ON LEECH LAKE – Walleye fishing Minnesota style was displayed here early Saturday as if staged for a Broadway production. Against a sliver of the day's first light, a cruel northeast wind rolled across this big lake, seemingly heralding winter, not the coming summer. Snowmobile-clad anglers tossed drift socks overboard in attempts to hold their rollicking boats atop rocky points and shoals. And walleyes snapped, big ones especially, straining against anglers' rods in the morning's half-light while inhaling anything baited with minnows, jigs in particular, but also sliding-sinker rigs.

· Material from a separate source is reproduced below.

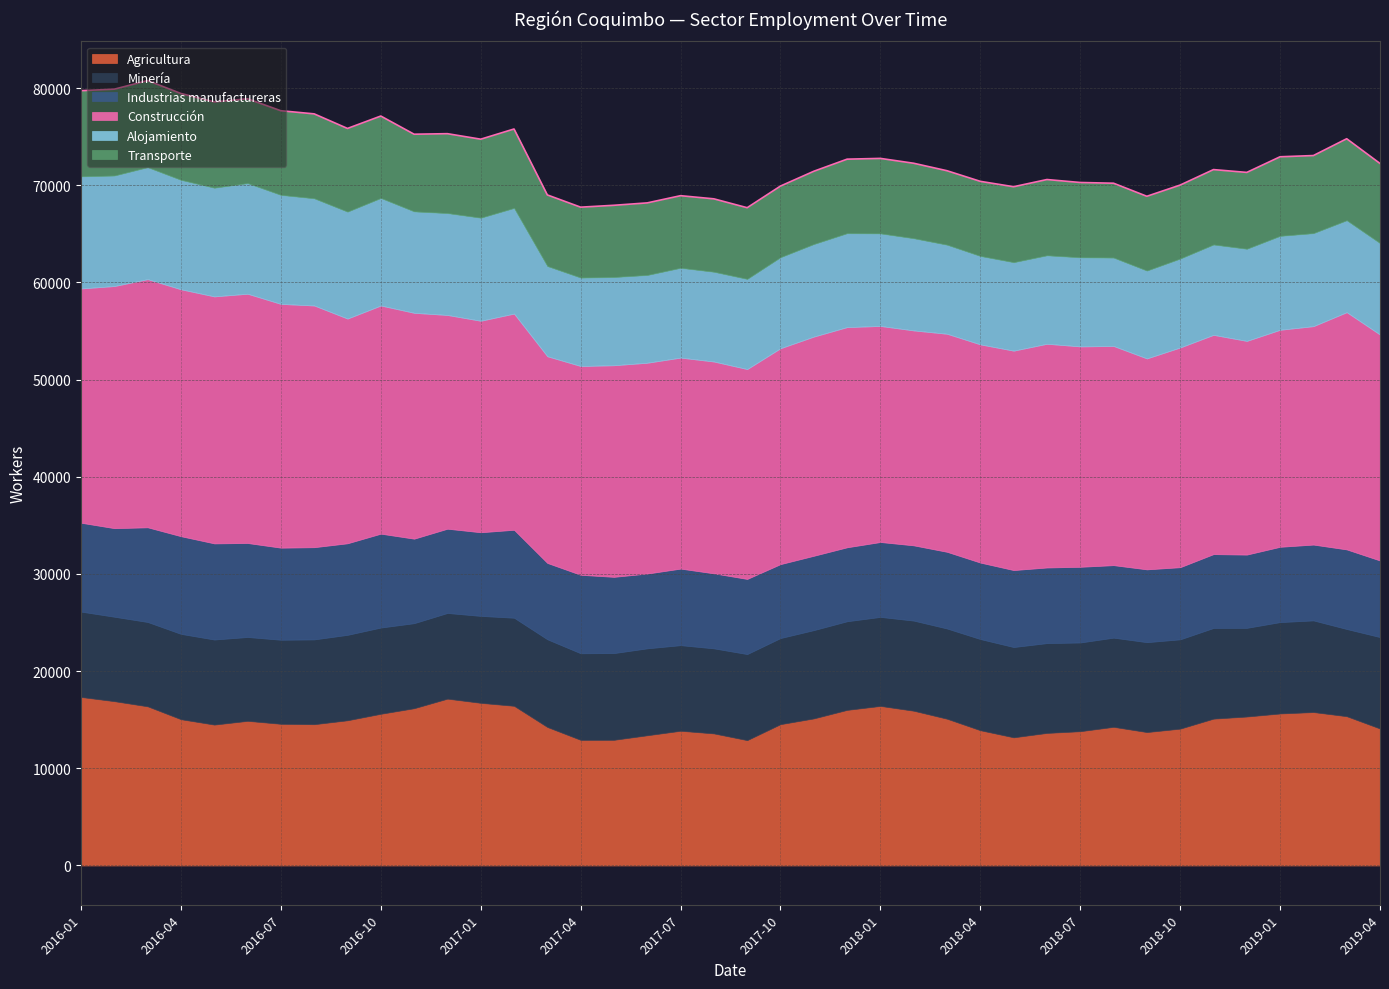

True or false: Agricultura and Construcción intersect in this chart.

False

The third-largest lake contained wholly within Minnesota's borders, Leech as a walleye destination has been up and down in the past decade or so. In the early 2000s, the lake's bread-and-butter fish — walleyes — largely went missing, and no one knew exactly why. In the end, cormorants took some of the blame, as did a shortage of young fish.
Whatever the reason, and whatever role the Department of Natural Resources' accelerated walleye stocking played in the lake's rebound in recent years, anglers on Saturday seemed nonplussed. This, after all, was opening day. Outboards had been primed, reels spun with new line, and alarm clocks set to rattle anglers awake long before the sun crested the tall pines that encircle this northern Minnesota jewel.

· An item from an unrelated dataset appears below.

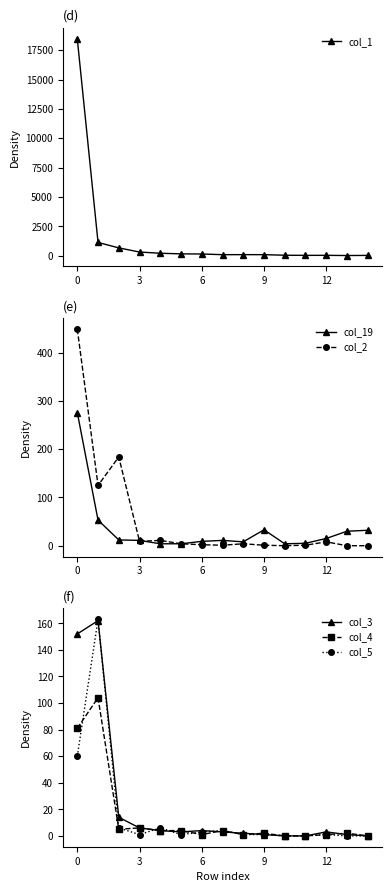

What is the average value of the col_5 series?

16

In our cabin at Big Rock Resort, Jeff Knopps and I brewed a pot of coffee shortly after awakening but otherwise designated breakfast as a back-burner priority. The idea, long accepted, on the season's first day is to bundle up as if intending to fish through ice, not water. Then, as quickly thereafter as possible, the spark of an outboard should be advanced to the point of fuel combustion and a boat, fancy or plain, big or small, should be piloted to a designated lake or river location — the fabled "hot spot'' of walleye fishing lore.
For Jeff and me, and hundreds like us, Stoney Point and the waters just off it were that hot spot.
Two of our group, Steve Vilks and Joe Hermes, were already on site when Jeff and I arrived, Joe dragging a spinner-and-bead-laden Lindy Rig, while Steve opted for a minnow and jig.
Amid the din of the morning's blustery wind, Steve employed sign language universally understood by anglers to signal us from afar how things were going.
Bracing himself in his bobbing Ranger, he held his hands about 18 inches apart, careful as he did not to include nearby anglers in this super-secret maritime signaling.